* [Prompt]: In the listing below, find each line containing "Career" and report it.

-=-=-

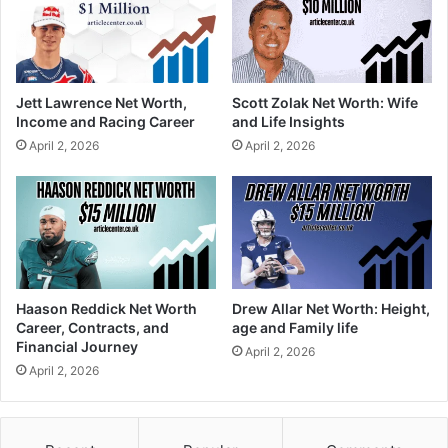
Jett Lawrence Net Worth,
Scott Zolak Net Worth: Wife
Income and Racing Career
and Life Insights
April 2, 2026
April 2, 2026
Haason Reddick Net Worth
Drew Allar Net Worth: Height,
Career, Contracts, and
age and Family life
Financial Journey
April 2, 2026
April 2, 2026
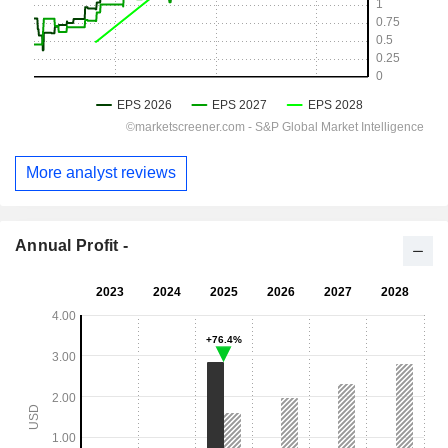
More analyst reviews
Annual Profit -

-=-=-

* [Answer below]:
Income and Racing Career
Career, Contracts, and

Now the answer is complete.